La verità vi renderà un po’ liberi

La Chiesa argentina chiede ufficialmente perdono

di Gaby Weber

Già nel 2016 Papa Francesco aveva annunciato la divulgazione di tutti i documenti dell’epoca della dittatura militare argentina (1976 – 1983), compresi quelli della sua segreteria e della nunziatura. A quel tempo, molti vescovi argentini e soprattutto i vicari militari avevano lavorato a braccetto con i generali, ideologicamente, politicamente e alcuni anche sostenendo la tortura. Ora una commissione dell’Università cattolica argentina (UCA) ha presentato il risultato della sua ricerca, realizzata da tre sacerdoti: Carlos María Galli, Juan Guillermo Durán e Luis Oscar Liberti, e dallo storico Federico Tavelli. Il titolo dei primi due tomi (l’ultimo volume sarà pubblicato in settembre) è una citazione dal Vangelo: La verità vi renderà liberi (!). I ricercatori analizzano il periodo 1966-83 stabilendo così il collegamento con il Concilio Vaticano II, convocato nel 1961 da Papa Giovanni XXIII, culla della Teologia della Liberazione, contro cui si era schierata la maggioranza dei vescovi argentini.
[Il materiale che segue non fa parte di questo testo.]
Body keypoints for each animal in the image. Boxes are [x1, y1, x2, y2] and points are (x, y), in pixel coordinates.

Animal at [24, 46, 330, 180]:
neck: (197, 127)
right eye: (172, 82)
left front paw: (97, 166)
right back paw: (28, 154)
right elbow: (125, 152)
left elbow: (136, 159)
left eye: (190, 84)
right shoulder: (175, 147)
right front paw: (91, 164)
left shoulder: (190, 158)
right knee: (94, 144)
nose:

Alcuni di loro incolpavano addirittura i sacerdoti delle comunità di base della guerriglia in America latina.

L’iniziativa della ricerca è partita da Papa Francesco e non dalla Chiesa argentina, che avrebbe preferito tacere sui fatti. I rapporti di Francesco con la Conferenza Episcopale Argentina (CEA) sembrano tesi. L’ex arcivescovo di Buenos Aires viaggia instancabilmente in tutti i paesi del mondo, evitando solo la sua patria. La commissione ha raccolto molti nuovi materiali e li ha resi pubblici. Finora, chi voleva ritrovare i propri parenti desaparecidos o la propria origine, in caso di adozioni, doveva dimostrare un legittimo interesse. Nella migliore delle ipotesi riceveva informazioni, ma non poteva effettuare ricerche negli archivi.  Su un punto non c’è quasi nulla in questi due volumi: sulla collaborazione della Chiesa nelle sparizioni dei bambini nati nei centri di tortura e sulle successive adozioni.

I ricercatori hanno avuto accesso ai documenti della CEA, alle carte vaticane e alla nunziatura. Tuttavia i fascicoli dei vescovi militari, comprese le schede di Emilio Graselli (allora responsabile dei prigionieri politici nel vicariato militare) non sono disponibili nella loro interezza. Durante la dittatura militare, 406 cappellani hanno prestato servizio nelle caserme. Fino a 30.000 persone sono state rapite, uccise, fucilate, sepolte da qualche parte o gettate in mare da un aereo. I sopravvissuti hanno riferito che i cappellani entravano e uscivano dai centri di tortura. Uno dei piloti dei voli della morte, il capitano Adolfo Scilingo, dichiarò in seguito: “Quando tornai dal mio primo volo, non stavo affatto bene. Chiesi al nostro cappellano di parlare. E lui giustificò questi voli ricorrendo al cristianesimo: i prigionieri erano morti cristianamente, queste persone dovevano essere eliminate. La guerra è guerra, la Bibbia parla anche di eliminare le erbacce dal campo di grano. Questo mi ha fatto bene”.

La prefazione a La verdad los harà libres è stata scritta dalla CEA. Chiede perdono, affermando che all’epoca i vescovi argentini “non hanno agito secondo le circostanze”. Il fatto che siano stati “complici” dei militari, come presume l’opinione pubblica argentina, è stato negato nel corso della presentazione della ricerca a cui ho assistito il 22 aprile a Buenos Aires. Non si trattava di condannare – hanno detto – ma di stabilire la verità storica che si doveva alla società. Tuttavia, non è chiaro perché la CEA non si sia schierata pubblicamente a favore dei rapiti e degli assassinati e si sia rifiutata di mostrare solidarietà ai gruppi per i diritti umani. Alla presentazione non erano ammesse domande, almeno da parte di noi giornalisti. Alla fine della lunghissima conferenza, alcuni studenti dell’UCA hanno formulato qualche educato quesito. È un peccato che gli autori abbiano avuto paura del loro stesso coraggio e non abbiano voluto renderci davvero liberi. I due volumi sono ben pensati e ben documentati e l’apertura degli archivi è un passo positivo che altri dovrebbero prendere come esempio. Ecco come siamo diventati un po’ liberi.